It is said: An Investor is someone who buys asset for income, a speculator is someone who buys assets in the hopes of selling it at a higher price.
The current average dividend yield on the S&P 500 is only 1.71%. With the yield being so low, I wanted to check out the historical data of dividends to better give justice to any conclusion about dividends being either high or low currently.
Over the last 30 years now, the average dividend yield has been lower than historical average. Below is a chart from Doug Short showing historical perspective of Dividend yield and the S&P 500.
(Click charts to enlarge)
Taking data from the Federal Flow of Funds reports, compiled by the St. Louis Fed, I pulled corporate net cash flow and net corporate dividend charts off their website.
Here is a chart of Corporate Net Cash Flow up to the 2nd Qtr. 2010.
Dividends are part of the profits a company will share with their shareholders. Shaerholders normally receive X amount per share quarterly for their share of the profits.
Here I created a chart by dividing net corporate dividends by corporate net cash flow up to the 2nd Qtr of 2010. This is to see what percent of the cash flow went out back to owners as a share of the profits.
Interestingly, the average percent of net corporate cash flow being used as a dividend from 1947 - 1981 was 30.95%. From 1982 up till 2010, the average % of net corporate cash flow being used as dividends has been 38.18%.
Not surprising, as we've seen a greater percent of cash flows being payed out as dividends, dividends as a percent of GPD has also risen.
I pointed out in a recently written article about how Corporate profits as a % of GDP have become, in the last 10 years especially, well above average.
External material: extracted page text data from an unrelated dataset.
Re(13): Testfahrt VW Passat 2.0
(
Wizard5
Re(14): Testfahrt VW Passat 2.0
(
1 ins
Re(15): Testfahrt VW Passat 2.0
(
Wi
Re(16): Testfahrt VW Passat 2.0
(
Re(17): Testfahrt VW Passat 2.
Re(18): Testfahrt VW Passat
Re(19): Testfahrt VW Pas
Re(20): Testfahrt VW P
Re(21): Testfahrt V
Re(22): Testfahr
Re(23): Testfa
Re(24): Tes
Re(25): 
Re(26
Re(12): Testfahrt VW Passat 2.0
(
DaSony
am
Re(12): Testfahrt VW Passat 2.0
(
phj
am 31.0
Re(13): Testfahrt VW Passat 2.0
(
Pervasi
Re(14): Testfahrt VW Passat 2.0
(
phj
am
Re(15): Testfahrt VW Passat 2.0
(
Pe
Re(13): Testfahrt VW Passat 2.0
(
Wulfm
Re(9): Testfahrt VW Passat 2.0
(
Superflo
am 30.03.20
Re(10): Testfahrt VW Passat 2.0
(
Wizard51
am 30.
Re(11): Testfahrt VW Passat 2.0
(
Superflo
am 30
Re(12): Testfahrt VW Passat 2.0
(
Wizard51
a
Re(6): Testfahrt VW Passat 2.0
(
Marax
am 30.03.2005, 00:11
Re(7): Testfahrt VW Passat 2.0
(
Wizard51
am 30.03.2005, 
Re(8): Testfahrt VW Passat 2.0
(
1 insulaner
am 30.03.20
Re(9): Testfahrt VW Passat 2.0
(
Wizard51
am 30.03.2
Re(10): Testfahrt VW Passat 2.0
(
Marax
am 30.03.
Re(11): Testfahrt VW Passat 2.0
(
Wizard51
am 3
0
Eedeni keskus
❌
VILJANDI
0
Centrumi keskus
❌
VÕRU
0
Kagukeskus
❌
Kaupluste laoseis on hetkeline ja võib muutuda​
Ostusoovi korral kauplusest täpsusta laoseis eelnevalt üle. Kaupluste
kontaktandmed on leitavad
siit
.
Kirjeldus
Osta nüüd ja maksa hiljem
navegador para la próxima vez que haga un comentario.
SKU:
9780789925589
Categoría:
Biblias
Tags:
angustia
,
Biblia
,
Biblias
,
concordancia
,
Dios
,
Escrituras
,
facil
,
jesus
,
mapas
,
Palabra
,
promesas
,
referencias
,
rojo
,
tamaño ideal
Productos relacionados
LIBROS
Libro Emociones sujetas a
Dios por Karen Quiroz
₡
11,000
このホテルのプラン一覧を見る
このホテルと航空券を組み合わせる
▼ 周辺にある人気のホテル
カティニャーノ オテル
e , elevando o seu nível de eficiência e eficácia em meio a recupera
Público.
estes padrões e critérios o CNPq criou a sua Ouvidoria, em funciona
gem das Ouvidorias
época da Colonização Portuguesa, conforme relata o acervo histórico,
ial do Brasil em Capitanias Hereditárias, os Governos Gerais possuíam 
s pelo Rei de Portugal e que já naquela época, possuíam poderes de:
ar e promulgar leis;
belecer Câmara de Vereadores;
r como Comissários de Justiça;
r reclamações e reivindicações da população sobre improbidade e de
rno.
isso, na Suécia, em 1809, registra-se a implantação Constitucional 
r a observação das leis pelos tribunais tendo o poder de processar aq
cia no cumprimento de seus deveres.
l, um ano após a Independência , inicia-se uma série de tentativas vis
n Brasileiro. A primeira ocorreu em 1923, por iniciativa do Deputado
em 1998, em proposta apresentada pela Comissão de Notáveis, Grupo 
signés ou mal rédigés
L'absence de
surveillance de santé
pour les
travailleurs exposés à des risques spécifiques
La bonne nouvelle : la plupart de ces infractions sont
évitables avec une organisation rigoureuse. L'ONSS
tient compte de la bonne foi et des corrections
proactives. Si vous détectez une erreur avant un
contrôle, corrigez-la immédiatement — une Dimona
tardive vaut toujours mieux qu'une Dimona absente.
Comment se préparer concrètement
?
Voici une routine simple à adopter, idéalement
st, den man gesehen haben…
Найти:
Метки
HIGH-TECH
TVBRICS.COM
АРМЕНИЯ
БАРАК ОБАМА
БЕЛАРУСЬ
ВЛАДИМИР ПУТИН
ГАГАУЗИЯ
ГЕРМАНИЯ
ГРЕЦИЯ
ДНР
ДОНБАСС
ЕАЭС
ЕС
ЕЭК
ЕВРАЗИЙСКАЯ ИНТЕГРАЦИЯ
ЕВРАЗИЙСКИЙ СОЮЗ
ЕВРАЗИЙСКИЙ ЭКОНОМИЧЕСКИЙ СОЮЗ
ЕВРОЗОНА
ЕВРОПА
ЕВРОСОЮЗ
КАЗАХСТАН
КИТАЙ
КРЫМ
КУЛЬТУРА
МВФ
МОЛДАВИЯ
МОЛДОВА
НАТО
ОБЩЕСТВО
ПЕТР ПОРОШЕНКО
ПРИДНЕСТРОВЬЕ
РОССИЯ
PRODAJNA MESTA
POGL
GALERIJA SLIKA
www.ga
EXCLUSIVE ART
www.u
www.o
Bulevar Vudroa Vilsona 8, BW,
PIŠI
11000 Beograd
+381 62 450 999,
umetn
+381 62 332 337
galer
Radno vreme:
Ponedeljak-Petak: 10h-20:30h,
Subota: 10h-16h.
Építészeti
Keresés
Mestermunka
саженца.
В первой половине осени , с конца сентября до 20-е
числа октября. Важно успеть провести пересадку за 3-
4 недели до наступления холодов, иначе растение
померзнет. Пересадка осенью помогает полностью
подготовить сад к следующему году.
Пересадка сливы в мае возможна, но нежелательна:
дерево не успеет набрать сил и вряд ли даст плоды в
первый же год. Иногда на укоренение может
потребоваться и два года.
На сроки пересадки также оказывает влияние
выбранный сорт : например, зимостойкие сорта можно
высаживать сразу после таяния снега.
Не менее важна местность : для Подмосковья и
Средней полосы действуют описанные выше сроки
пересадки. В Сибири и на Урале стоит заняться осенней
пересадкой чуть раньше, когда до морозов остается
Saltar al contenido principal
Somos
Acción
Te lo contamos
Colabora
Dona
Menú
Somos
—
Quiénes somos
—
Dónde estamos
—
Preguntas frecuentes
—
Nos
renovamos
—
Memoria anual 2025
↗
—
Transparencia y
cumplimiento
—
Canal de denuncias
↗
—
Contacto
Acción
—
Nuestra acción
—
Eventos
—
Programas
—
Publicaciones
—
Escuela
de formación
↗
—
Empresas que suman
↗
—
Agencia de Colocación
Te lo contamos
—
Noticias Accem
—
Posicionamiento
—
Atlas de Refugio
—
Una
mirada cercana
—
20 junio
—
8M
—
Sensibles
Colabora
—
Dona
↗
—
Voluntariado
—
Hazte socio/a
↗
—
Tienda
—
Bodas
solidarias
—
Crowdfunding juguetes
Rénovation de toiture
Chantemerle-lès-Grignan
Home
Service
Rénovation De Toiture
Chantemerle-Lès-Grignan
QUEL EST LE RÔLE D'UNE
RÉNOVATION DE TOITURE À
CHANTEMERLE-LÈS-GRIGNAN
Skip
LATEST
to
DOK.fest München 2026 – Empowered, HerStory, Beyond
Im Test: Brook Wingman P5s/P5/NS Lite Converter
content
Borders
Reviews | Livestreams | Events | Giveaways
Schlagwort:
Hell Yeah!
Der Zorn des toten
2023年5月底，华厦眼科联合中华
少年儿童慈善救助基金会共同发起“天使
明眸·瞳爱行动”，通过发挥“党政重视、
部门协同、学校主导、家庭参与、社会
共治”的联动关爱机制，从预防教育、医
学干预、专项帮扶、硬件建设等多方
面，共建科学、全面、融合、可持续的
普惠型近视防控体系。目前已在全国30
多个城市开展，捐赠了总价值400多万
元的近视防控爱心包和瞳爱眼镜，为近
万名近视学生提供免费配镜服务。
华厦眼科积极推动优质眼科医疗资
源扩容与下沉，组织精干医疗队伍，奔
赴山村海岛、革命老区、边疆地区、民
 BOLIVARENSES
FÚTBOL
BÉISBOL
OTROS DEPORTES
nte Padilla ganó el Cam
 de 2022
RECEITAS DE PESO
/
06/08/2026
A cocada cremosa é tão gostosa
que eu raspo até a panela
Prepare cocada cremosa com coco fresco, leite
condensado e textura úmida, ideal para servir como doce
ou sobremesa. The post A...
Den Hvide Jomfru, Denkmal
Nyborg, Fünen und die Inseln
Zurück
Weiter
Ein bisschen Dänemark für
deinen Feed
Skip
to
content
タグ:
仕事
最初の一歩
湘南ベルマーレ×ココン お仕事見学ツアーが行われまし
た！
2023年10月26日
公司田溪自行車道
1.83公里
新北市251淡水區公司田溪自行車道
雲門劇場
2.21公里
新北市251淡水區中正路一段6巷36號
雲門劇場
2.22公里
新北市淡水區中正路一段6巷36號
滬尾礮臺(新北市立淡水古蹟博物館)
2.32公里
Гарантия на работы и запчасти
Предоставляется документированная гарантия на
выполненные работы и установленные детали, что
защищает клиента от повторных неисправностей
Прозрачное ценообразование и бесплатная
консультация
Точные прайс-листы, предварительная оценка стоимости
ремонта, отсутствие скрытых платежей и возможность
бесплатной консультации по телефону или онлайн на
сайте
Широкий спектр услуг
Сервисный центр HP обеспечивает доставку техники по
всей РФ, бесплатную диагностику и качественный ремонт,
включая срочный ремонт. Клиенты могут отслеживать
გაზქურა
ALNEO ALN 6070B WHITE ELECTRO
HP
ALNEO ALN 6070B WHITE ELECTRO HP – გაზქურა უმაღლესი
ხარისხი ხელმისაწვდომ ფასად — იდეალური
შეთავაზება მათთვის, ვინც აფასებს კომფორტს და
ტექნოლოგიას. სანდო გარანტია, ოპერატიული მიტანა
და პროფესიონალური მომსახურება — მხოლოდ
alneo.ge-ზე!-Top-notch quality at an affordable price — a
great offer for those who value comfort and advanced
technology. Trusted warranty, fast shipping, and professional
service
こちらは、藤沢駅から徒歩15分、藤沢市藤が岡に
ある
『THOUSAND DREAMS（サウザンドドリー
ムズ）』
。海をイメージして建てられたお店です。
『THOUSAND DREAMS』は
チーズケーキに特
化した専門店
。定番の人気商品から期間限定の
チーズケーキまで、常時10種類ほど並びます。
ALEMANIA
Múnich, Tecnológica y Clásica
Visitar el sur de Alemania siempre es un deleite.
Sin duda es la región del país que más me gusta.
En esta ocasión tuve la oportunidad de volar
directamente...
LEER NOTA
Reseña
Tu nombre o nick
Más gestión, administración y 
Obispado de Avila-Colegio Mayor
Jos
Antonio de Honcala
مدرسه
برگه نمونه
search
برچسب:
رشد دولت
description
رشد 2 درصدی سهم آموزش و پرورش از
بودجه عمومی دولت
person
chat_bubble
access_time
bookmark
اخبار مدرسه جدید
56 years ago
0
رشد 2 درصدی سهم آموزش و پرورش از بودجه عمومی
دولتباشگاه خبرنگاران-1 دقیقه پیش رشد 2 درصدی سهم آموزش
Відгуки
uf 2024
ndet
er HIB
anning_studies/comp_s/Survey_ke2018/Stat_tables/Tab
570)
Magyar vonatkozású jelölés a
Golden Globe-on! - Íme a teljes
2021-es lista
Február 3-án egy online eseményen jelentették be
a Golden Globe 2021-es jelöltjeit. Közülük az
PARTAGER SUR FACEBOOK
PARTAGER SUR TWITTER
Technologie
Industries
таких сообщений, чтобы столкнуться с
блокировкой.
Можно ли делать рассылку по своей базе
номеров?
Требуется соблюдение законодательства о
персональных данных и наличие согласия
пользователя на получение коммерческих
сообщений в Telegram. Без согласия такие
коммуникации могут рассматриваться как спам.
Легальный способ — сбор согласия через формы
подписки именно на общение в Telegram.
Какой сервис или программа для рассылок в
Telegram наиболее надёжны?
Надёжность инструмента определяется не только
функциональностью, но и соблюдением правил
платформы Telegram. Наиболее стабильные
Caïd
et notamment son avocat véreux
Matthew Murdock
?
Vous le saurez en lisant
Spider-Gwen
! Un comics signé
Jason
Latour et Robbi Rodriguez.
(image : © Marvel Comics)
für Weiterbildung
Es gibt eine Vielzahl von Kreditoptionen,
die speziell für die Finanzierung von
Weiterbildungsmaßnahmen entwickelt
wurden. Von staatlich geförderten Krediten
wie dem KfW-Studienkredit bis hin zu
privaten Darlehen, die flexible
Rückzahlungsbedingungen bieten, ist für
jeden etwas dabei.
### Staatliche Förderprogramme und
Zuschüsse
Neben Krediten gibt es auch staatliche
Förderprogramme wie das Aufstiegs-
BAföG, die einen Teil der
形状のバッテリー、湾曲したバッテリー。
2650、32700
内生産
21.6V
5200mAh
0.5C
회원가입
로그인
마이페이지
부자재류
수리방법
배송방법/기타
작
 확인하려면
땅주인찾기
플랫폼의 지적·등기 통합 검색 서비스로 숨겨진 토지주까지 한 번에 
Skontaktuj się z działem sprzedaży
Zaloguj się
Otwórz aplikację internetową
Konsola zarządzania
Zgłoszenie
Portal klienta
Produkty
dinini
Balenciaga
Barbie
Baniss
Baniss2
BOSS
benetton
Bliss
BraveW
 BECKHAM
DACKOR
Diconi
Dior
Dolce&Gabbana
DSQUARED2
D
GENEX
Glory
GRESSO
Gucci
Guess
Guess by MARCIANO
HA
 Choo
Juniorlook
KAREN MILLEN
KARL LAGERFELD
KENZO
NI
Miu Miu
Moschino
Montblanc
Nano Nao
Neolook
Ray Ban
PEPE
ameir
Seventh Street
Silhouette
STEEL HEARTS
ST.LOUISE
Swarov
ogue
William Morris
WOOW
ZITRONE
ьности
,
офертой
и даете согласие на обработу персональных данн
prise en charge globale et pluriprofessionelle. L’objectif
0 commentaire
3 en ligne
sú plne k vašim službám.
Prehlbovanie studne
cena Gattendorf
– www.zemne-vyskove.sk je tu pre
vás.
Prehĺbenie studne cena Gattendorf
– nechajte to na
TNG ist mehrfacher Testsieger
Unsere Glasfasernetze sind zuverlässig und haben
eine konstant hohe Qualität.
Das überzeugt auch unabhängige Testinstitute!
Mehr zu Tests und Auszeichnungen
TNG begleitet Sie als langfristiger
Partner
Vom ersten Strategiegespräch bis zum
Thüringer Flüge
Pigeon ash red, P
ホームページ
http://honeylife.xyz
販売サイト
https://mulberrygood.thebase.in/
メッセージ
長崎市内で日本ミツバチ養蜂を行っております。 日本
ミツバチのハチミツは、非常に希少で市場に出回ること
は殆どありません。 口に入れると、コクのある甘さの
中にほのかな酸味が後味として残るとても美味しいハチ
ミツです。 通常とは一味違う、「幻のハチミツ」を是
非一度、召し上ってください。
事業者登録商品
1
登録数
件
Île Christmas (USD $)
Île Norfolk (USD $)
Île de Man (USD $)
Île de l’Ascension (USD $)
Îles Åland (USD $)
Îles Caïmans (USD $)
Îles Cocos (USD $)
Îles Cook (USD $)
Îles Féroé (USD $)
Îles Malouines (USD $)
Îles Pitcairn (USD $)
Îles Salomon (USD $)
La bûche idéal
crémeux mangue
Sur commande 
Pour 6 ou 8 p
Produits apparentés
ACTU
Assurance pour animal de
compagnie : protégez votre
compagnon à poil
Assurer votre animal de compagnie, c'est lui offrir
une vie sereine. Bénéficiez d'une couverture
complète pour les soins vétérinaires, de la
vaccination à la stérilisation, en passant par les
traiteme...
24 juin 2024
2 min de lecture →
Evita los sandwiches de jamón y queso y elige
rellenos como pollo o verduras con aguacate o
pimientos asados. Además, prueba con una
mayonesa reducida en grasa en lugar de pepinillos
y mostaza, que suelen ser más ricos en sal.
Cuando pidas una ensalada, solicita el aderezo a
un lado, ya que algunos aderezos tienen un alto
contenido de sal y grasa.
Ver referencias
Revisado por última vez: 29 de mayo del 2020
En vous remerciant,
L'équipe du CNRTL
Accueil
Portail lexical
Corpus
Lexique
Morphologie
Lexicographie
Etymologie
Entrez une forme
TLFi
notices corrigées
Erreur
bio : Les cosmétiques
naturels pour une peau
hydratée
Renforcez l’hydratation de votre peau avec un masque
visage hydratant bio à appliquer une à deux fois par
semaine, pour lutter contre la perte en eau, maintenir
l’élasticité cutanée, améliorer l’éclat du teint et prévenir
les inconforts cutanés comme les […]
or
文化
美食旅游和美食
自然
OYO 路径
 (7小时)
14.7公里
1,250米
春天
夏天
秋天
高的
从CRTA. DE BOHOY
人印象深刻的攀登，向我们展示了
Corporate profits as a percent of GDP are around 10% when the historical average is closer to 6%. I have a bias that corporate profits will fall as a percent of GPD in the years ahead. That should prove a major headwind for stocks.
Lastly, a look at the Average Dividend Yield of the S&P 500 historically.
Here is what we have now:
- Well below average Dividend yields
- Near Record high percent of cash flows being used as dividends
- Near Record high total Dividends as a % of GDP
There will be many headwinds for dividend growth ahead.
For dividends to grow in the years ahead, they will have to remain at record high percent of cash flows and cash flows will need to grow. With corporate profits as a percentage of GDP near record high levels today, that may well prove difficult.
As inflation picks up from QE2 and possible (very likely in my judgment) QE3, low yields won't be attractive to equity buyers and that should put pressure on share prices. In other words, share prices need to fall to bring up the dividend yields.
If regression to the mean of dividends as a percentage of cash flow were to take hold, then investors should have very low expectations of rising dividends for the next 2-5 years at least. With the S & P 500 dividend paying less than 2% means investors should also have very low income expecations and in many cases, negative real returns.
Note: Good luck saving for your kids' college when tuition at the univerity close to where I live for example goes up year 4.5% this year and will go up 4.7% next year.
Market sentiment: Bearish
Disclosure: I have no positions in any stocks mentioned, and no plans to initiate any positions within the next 72 hours.